#### TASK DIRECTIONS
Report back each line of the data that contains the word "Comment".

#### DATA FOR PROCESSING
● ● ● ● ● ● ●
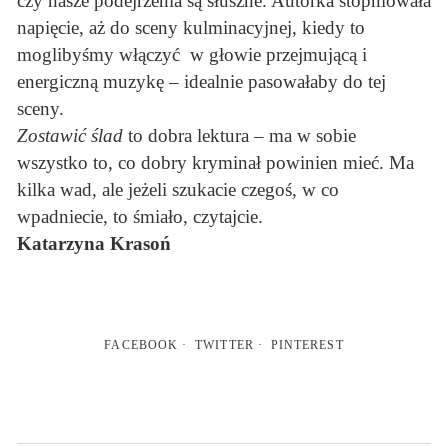
czy nasze podejrzenia są słuszne. Autorka stopniowała
napięcie, aż do sceny kulminacyjnej, kiedy to
moglibyśmy włączyć w głowie przejmującą i
energiczną muzykę – idealnie pasowałaby do tej
sceny.
Zostawić ślad
to dobra lektura – ma w sobie
wszystko to, co dobry kryminał powinien mieć. Ma
kilka wad, ale jeżeli szukacie czegoś, w co
wpadniecie, to śmiało, czytajcie.
Katarzyna Krasoń
FACEBOOK
TWITTER
PINTEREST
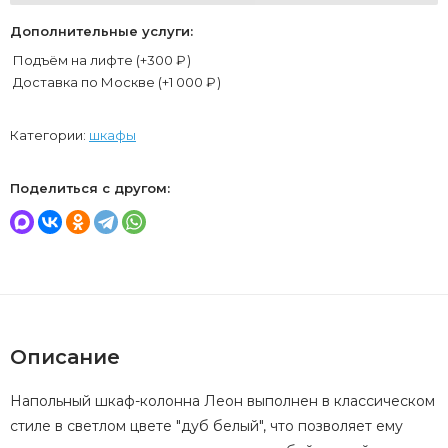
Дополнительные услуги:
Подъём на лифте (+
300
₽
)
Доставка по Москве (+
1 000
₽
)
Категории:
шкафы
Поделиться с другом:
Описание
Напольный шкаф-колонна Леон выполнен в классическом
стиле в светлом цвете "дуб белый", что позволяет ему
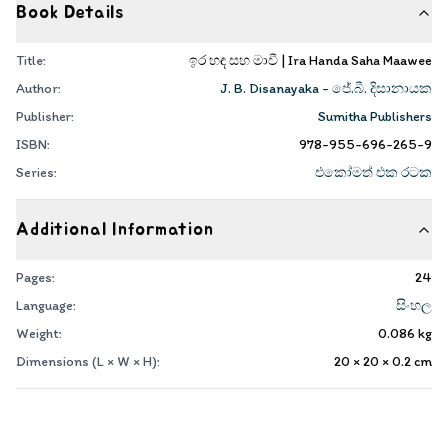
Book Details
Title:
ඉර හඳ සහ මාවී | Ira Handa Saha Maawee
Author:
J. B. Disanayaka - ජේ.බී. දිසානායක
Publisher:
Sumitha Publishers
ISBN:
978-955-696-265-9
Series:
එකෝමත් එක රටක
Additional Information
Pages:
24
Language:
සිංහල
Weight:
0.086
kg
Dimensions (L × W × H):
20 × 20 × 0.2
cm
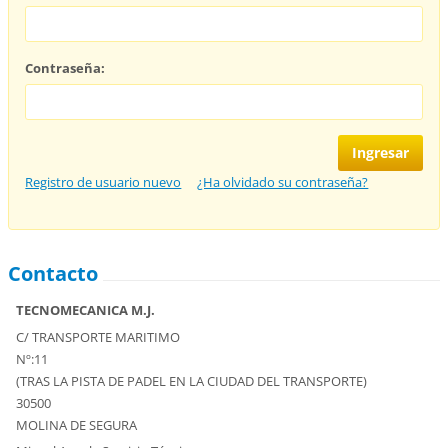
Contraseña:
Registro de usuario nuevo
¿Ha olvidado su contraseña?
Contacto
TECNOMECANICA M.J.
C/ TRANSPORTE MARITIMO
Nº:11
(TRAS LA PISTA DE PADEL EN LA CIUDAD DEL TRANSPORTE)
30500
MOLINA DE SEGURA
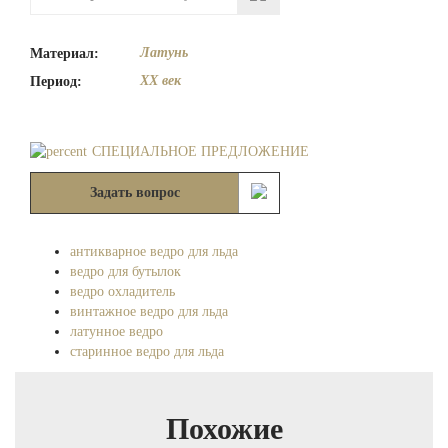
Латунь
Материал:
XX век
Период:
СПЕЦИАЛЬНОЕ ПРЕДЛОЖЕНИЕ
Задать вопрос
антикварное ведро для льда
ведро для бутылок
ведро охладитель
винтажное ведро для льда
латунное ведро
старинное ведро для льда
Похожие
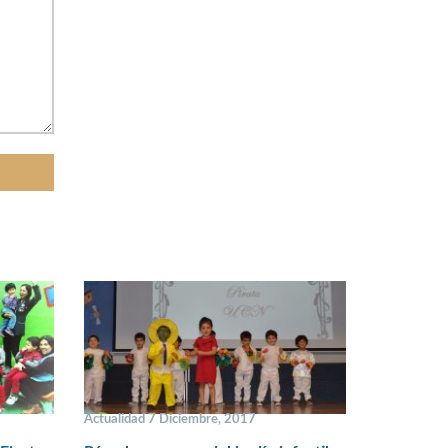
Actualidad 7 Diciembre, 2017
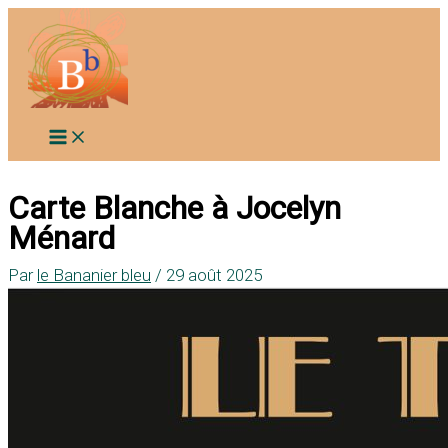
Aller
au
contenu
Carte Blanche à Jocelyn
Ménard
Par
le Bananier bleu
/
29 août 2025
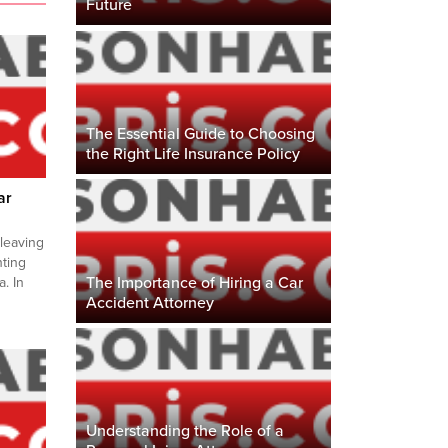
Future
The Essential Guide to Choosing
the Right Life Insurance Policy
ar
 leaving
nting
The Importance of Hiring a Car
a. In
Accident Attorney
ent
g that
t you
serve.
ze in
Understanding the Role of a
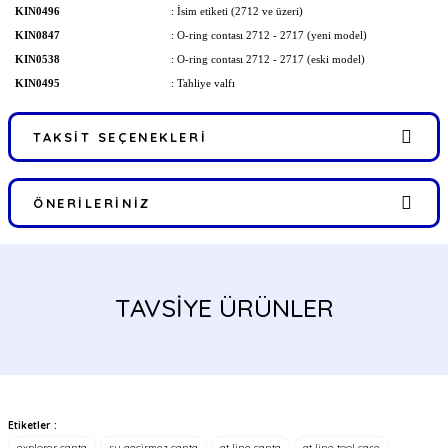
KIN0496
: İsim etiketi (2712 ve üzeri)
KIN0847
: O-ring contası 2712 - 2717 (yeni model)
KIN0538
: O-ring contası 2712 - 2717 (eski model)
KIN0495
: Tahliye valfı
TAKSIT SEÇENEKLERI
ÖNERILERINIZ
Bu ürünün fiyat bilgisi, resim, ürün açıklamalarında ve diğer
konularda yetersiz gördüğünüz noktaları öneri formunu kullanarak
tarafımıza iletebilirsiniz.
TAVSİYE ÜRÜNLER
Görüş ve önerileriniz için teşekkür ederiz.
Ürün resmi kalitesiz, bozuk veya görüntülenemiyor.
Ürün açıklamasında eksik bilgiler bulunuyor.
Ürün bilgilerinde hatalar bulunuyor.
Etiketler :
explorer çanta
su geçirmez çanta
gt line çanta
gt line tool case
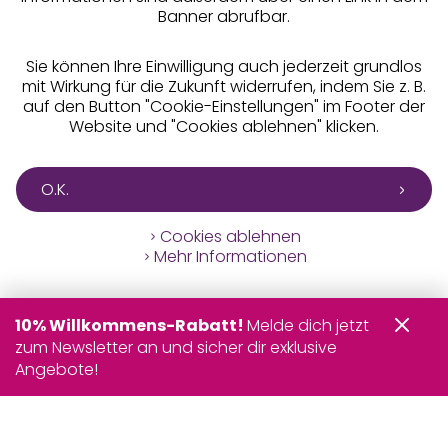
Banner abrufbar.
Sie können Ihre Einwilligung auch jederzeit grundlos
mit Wirkung für die Zukunft widerrufen, indem Sie z. B.
auf den Button "Cookie-Einstellungen" im Footer der
Website und "Cookies ablehnen" klicken.
O.K.
Cookies ablehnen
Mehr Informationen
10% Willkommens-Rabatt!
Melde dich jetzt
zum Newsletter an und sicher dir exklusive
Angebote!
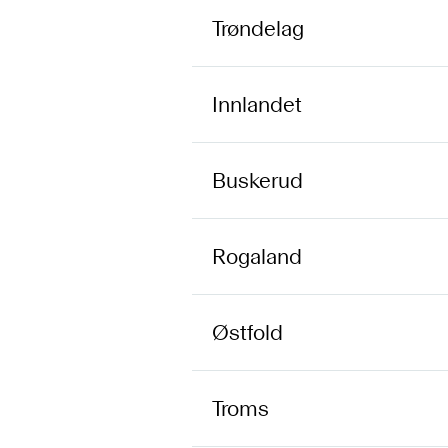
Trøndelag
Innlandet
Buskerud
Rogaland
Østfold
Troms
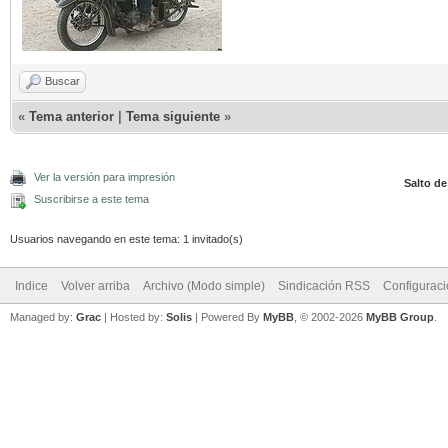
Buscar
«
Tema anterior
|
Tema siguiente
»
Ver la versión para impresión
Salto de
Suscribirse a este tema
Usuarios navegando en este tema: 1 invitado(s)
Indice
Volver arriba
Archivo (Modo simple)
Sindicación RSS
Configurac
Managed by:
Grac
| Hosted by:
Solis
|
Powered By
MyBB
, © 2002-2026
MyBB Group
.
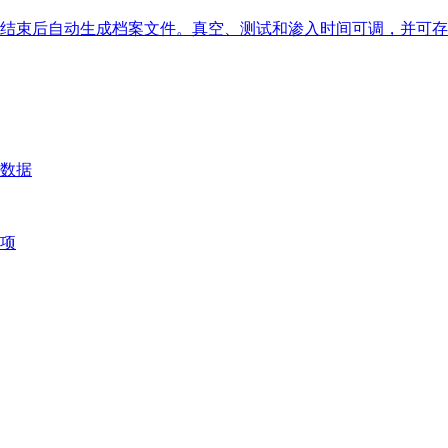
结束后自动生成档案文件。真空、测试和渗入时间可调，并可存
数据
项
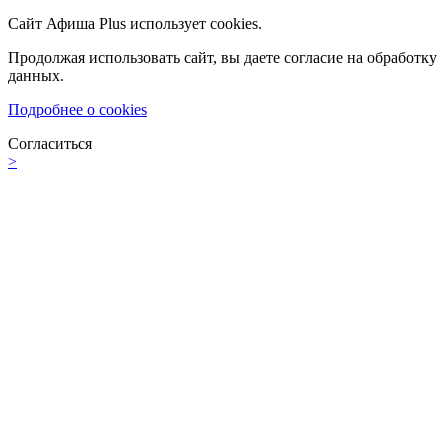
Сайт Афиша Plus использует cookies.
Продолжая использовать сайт, вы даете согласие на обработку
данных.
Подробнее о cookies
Согласиться
>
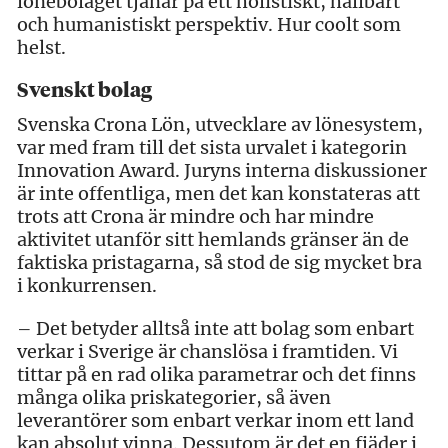
lönebolaget tjänar på ett holistiskt, hållbart
och humanistiskt perspektiv. Hur coolt som
helst.
Svenskt bolag
Svenska Crona Lön, utvecklare av lönesystem,
var med fram till det sista urvalet i kategorin
Innovation Award. Juryns interna diskussioner
är inte offentliga, men det kan konstateras att
trots att Crona är mindre och har mindre
aktivitet utanför sitt hemlands gränser än de
faktiska pristagarna, så stod de sig mycket bra
i konkurrensen.
– Det betyder alltså inte att bolag som enbart
verkar i Sverige är chanslösa i framtiden. Vi
tittar på en rad olika parametrar och det finns
många olika priskategorier, så även
leverantörer som enbart verkar inom ett land
kan absolut vinna. Dessutom är det en fjäder i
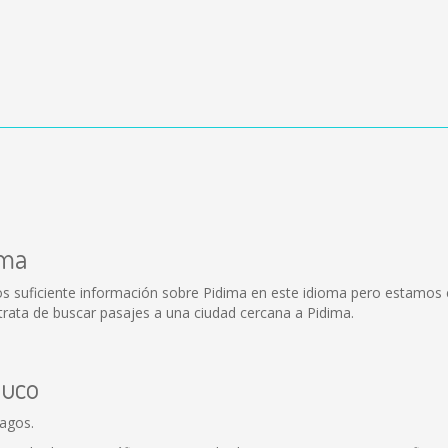
ima
s suficiente información sobre Pidima en este idioma pero estamos 
trata de buscar pasajes a una ciudad cercana a Pidima.
buco
Lagos.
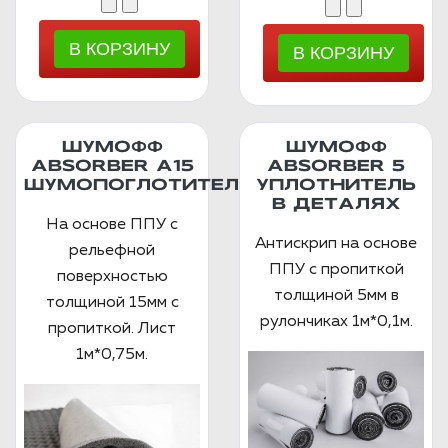
ШУМОФФ
ШУМОФФ
ABSORBER А15
ABSORBER 5
ШУМОПОГЛОТИТЕЛЬ
УПЛОТНИТЕЛЬ
В ДЕТАЛЯХ
На основе ППУ с
Антискрип на основе
рельефной
ППУ с пропиткой
поверхностью
толщиной 5мм в
толщиной 15мм с
рулончиках 1м*0,1м.
пропиткой. Лист
1м*0,75м.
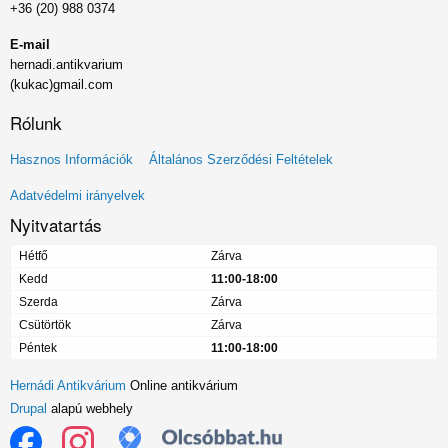
+36 (20) 988 0374
E-mail
hernadi.antikvarium
(kukac)gmail.com
Rólunk
Lábléc
Hasznos Információk
Általános Szerződési Feltételek
menü
Adatvédelmi irányelvek
Nyitvatartás
Hétfő
Zárva
Kedd
11:00-18:00
Szerda
Zárva
Csütörtök
Zárva
Péntek
11:00-18:00
Hernádi Antikvárium
Online antikvárium
Drupal
alapú webhely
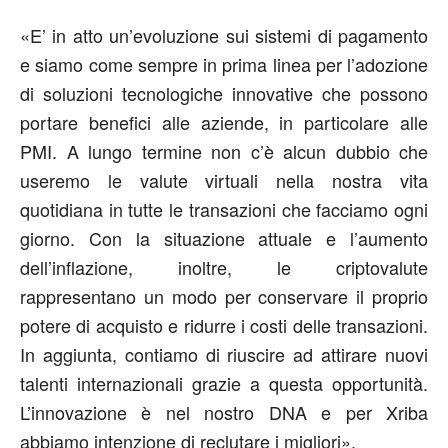
«E’ in atto un’evoluzione sui sistemi di pagamento
e siamo come sempre in prima linea per l’adozione
di soluzioni tecnologiche innovative che possono
portare benefici alle aziende, in particolare alle
PMI. A lungo termine non c’è alcun dubbio che
useremo le valute virtuali nella nostra vita
quotidiana in tutte le transazioni che facciamo ogni
giorno. Con la situazione attuale e l’aumento
dell’inflazione, inoltre, le criptovalute
rappresentano un modo per conservare il proprio
potere di acquisto e ridurre i costi delle transazioni.
In aggiunta, contiamo di riuscire ad attirare nuovi
talenti internazionali grazie a questa opportunità.
L’innovazione è nel nostro DNA e per Xriba
abbiamo intenzione di reclutare i migliori».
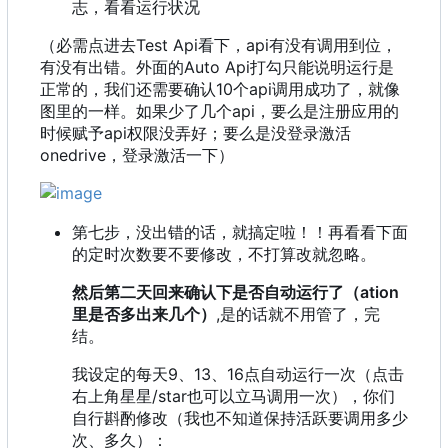
志，看看运行状况
（必需点进去Test Api看下，api有没有调用到位，
有没有出错。外面的Auto Api打勾只能说明运行是
正常的，我们还需要确认10个api调用成功了，就像
图里的一样。如果少了几个api，要么是注册应用的
时候赋予api权限没弄好；要么是没登录激活
onedrive，登录激活一下）
第七步，没出错的话，就搞定啦！！再看看下面
的定时次数要不要修改，不打算改就忽略。
然后第二天回来确认下是否自动运行了（ation
里是否多出来几个）
,是的话就不用管了，完
结。
我设定的每天9、13、16点自动运行一次（点击
右上角星星/star也可以立马调用一次），你们
自行斟酌修改（我也不知道保持活跃要调用多少
次、多久）：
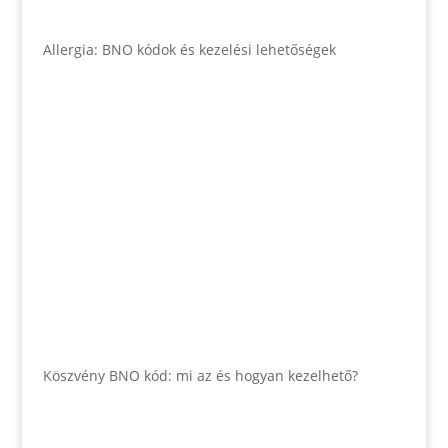
Allergia: BNO kódok és kezelési lehetőségek
Köszvény BNO kód: mi az és hogyan kezelhető?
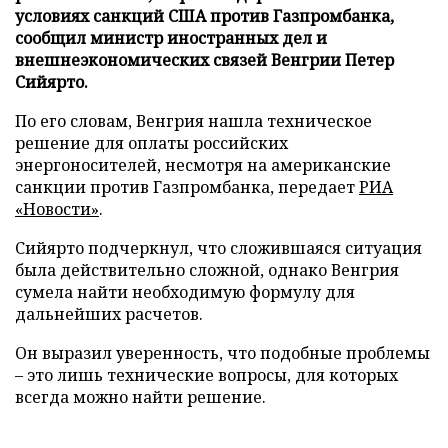
условиях санкций США против Газпромбанка,
сообщил министр иностранных дел и
внешнеэкономических связей Венгрии Петер
Сийярто.
По его словам, Венгрия нашла техническое
решение для оплаты российских
энергоносителей, несмотря на американские
санкции против Газпромбанка, передает
РИА
«Новости»
.
Сийярто подчеркнул, что сложившаяся ситуация
была действительно сложной, однако Венгрия
сумела найти необходимую формулу для
дальнейших расчетов.
Он выразил уверенность, что подобные проблемы
– это лишь технические вопросы, для которых
всегда можно найти решение.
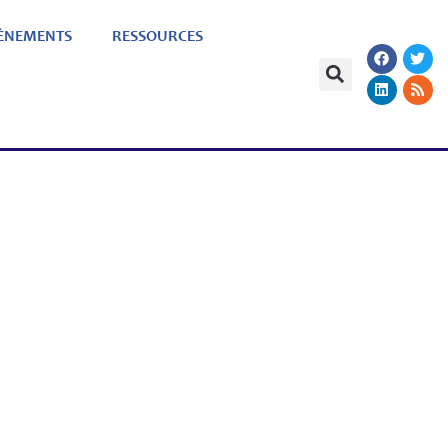
ÈNEMENTS
RESSOURCES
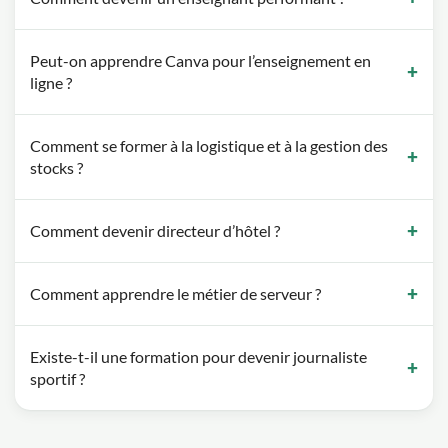
Peut-on apprendre Canva pour l’enseignement en
ligne ?
Comment se former à la logistique et à la gestion des
stocks ?
Comment devenir directeur d’hôtel ?
Comment apprendre le métier de serveur ?
Existe-t-il une formation pour devenir journaliste
sportif ?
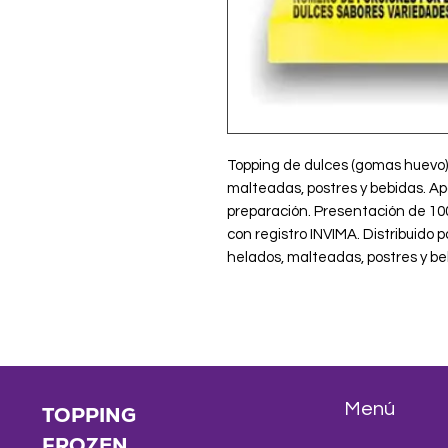
Topping de dulces (gomas huevo) 
malteadas, postres y bebidas. Apo
preparación. Presentación de 100
con registro INVIMA. Distribuido
helados, malteadas, postres y be
Menú
TOPPING
FROZEN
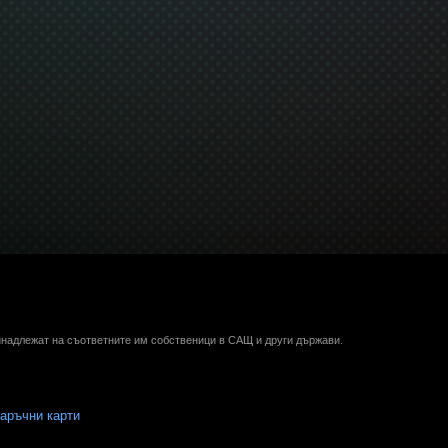
ринадлежат на съответните им собственици в САЩ и други държави.
аръчни карти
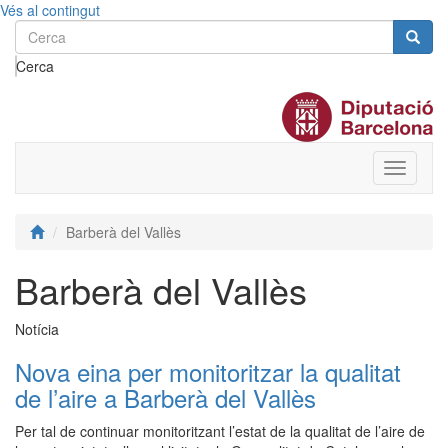
Vés al contingut
Cerca
Toggle
menu
Barberà del Vallès
Barberà del Vallès
Notícia
Nova eina per monitoritzar la qualitat
de l’aire a Barberà del Vallès
Per tal de continuar monitoritzant l’estat de la qualitat de l’aire de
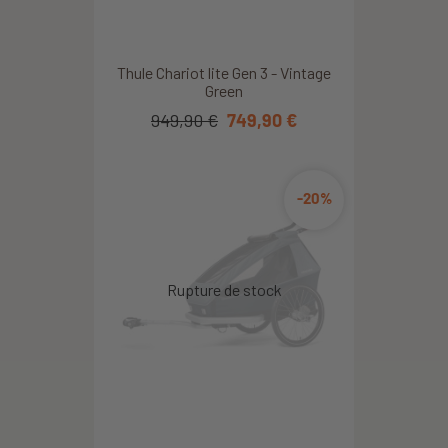
Thule Chariot lite Gen 3 - Vintage
Green
949,90 €
749,90 €
-20%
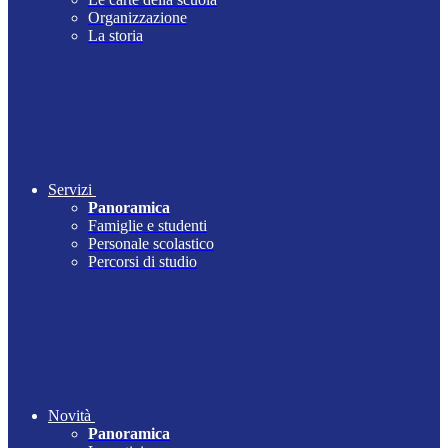
Organizzazione
La storia
Servizi
Panoramica
Famiglie e studenti
Personale scolastico
Percorsi di studio
Novità
Panoramica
● ● ● ● ● ● ●
#### FINISHED TASK
Comment se former à la logistique et à la gestion des
Comment devenir directeur d’hôtel ?
Comment apprendre le métier de serveur ?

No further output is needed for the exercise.